Italian Prime Minister-elect Massimo D'Alema said all 15 EU heads of government agreed at the summit that Germany should lead a concerted move to cut European interest rates.

While there were few expectations the German Bundesbank would oblige, analysts said D'Alema's comment was likely to prevent a rally in the mark in the near future.

''The politicians are coming out in favour of it (a European rate cut) in spite of their rhetoric about the importance of not compromising the independence of the ECB,'' said Tim Fox, chief economist at Standard Chartered.

''The political pressure is there, and that should put a lid on the upside for the mark.''

Meanwhile, the British pound was slightly higher against the mark but softer against the generally firmer dollar.

This was mainly a result of the rise in dollar/mark, and the tone in sterling was subdued amid expectations that the Bank of England would cut interest rates in the near future.

The Sunday Telegraph reported that Barclays Capital would reveal, in a quarterly report due out on Monday, that it expects the British economy to go into recession in 1999.

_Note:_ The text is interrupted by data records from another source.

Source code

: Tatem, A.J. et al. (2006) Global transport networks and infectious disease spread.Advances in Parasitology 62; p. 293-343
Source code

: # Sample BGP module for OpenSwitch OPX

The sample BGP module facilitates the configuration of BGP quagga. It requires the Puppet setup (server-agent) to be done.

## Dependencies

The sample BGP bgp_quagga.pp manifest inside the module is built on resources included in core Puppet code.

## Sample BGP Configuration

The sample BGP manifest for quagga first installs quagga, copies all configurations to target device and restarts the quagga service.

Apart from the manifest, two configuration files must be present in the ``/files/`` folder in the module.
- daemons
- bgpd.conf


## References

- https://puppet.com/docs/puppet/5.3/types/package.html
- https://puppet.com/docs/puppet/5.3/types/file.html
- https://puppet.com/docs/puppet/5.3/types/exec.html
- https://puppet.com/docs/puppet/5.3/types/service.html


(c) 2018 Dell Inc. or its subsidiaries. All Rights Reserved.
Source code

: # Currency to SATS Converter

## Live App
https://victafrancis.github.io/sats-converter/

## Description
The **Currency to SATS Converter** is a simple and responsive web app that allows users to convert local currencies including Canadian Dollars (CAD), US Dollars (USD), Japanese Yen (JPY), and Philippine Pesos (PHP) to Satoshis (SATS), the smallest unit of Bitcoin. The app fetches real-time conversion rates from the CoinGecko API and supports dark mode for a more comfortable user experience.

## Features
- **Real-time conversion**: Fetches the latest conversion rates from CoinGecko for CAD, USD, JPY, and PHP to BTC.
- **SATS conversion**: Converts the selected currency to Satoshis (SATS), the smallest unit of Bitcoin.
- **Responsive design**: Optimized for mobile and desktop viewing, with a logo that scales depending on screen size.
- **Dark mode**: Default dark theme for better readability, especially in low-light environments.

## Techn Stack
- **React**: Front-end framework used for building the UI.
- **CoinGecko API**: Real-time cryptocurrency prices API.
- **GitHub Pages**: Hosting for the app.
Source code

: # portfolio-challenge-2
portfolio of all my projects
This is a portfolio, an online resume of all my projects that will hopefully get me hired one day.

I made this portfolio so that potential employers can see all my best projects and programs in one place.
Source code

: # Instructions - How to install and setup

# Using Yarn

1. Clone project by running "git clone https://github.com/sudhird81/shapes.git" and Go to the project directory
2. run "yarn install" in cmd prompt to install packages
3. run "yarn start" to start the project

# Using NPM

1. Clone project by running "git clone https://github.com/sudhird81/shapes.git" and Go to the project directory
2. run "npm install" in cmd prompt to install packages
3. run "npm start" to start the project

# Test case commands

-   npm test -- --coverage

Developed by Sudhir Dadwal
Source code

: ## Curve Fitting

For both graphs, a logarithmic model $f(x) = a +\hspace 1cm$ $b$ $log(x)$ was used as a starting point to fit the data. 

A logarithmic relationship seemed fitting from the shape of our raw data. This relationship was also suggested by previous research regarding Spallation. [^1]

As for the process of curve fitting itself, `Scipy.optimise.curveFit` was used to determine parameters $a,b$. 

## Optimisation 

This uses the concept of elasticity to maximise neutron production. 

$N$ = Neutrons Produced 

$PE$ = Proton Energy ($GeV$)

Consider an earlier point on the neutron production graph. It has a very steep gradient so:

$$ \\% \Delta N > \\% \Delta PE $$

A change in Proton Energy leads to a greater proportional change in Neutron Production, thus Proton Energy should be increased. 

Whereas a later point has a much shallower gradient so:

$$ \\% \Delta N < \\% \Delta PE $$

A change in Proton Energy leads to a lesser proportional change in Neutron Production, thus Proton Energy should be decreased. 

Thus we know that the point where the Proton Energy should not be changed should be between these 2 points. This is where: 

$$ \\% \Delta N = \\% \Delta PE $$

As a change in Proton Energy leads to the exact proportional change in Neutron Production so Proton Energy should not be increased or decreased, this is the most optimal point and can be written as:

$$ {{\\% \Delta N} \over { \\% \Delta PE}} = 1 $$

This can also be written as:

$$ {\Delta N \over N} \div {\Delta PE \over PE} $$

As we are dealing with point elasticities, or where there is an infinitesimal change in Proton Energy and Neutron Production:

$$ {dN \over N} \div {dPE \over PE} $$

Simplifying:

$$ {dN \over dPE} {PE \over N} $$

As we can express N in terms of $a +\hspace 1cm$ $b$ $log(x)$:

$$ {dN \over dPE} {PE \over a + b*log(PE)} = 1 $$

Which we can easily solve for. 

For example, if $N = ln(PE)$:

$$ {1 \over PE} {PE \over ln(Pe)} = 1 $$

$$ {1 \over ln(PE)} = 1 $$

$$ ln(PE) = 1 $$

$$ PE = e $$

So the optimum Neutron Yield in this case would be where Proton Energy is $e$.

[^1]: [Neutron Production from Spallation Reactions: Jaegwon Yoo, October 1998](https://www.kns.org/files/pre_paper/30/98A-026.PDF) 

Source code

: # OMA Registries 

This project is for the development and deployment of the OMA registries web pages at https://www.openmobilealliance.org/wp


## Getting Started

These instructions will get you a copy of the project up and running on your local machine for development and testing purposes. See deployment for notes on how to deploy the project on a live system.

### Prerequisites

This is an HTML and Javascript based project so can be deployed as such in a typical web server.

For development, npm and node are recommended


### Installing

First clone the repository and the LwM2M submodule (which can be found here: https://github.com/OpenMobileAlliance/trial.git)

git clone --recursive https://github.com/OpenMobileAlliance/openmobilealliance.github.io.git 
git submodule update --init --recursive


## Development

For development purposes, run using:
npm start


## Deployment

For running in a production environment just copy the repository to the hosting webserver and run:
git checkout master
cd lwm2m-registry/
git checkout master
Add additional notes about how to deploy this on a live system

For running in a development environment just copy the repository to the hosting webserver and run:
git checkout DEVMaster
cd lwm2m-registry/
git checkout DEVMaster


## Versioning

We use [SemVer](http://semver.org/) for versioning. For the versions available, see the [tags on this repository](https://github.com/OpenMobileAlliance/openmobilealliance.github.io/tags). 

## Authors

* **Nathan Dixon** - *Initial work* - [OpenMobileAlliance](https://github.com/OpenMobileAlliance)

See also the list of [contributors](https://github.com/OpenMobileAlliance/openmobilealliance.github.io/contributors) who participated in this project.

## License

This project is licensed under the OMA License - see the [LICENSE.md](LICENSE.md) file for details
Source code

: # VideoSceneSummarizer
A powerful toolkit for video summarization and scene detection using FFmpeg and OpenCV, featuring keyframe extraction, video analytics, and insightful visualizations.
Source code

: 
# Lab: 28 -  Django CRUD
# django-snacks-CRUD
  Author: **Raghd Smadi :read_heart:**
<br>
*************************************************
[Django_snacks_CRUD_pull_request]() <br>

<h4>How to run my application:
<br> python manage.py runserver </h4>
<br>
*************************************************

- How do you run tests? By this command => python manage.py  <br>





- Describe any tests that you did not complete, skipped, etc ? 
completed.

Sterling/mark was at 2.7730/40 against 2.7683/88 in late European trade on Friday, while sterling/dollar was at $1.6803/13 against
$1.6898/08.

Commnet: If Europe {Germany & Britian} are having artificialy high rates, and Japan in a confirmed recession/depression, is it not possible that capital will seek a higher growth rate at a lower inflation rate. And thus migrate to USA/CDN and will thus raise the USD relative to other currencies. And thus gold will get pushed downwards? Was the most recent actions of the US FED rate lowering done deliberately to break the Japan carry rate, and set up a isolated system of protectionism of the US financials?

Buffets' buying LTCM? Whatch liquidity this week. It isn't going to increase. So the price of gold will fall further.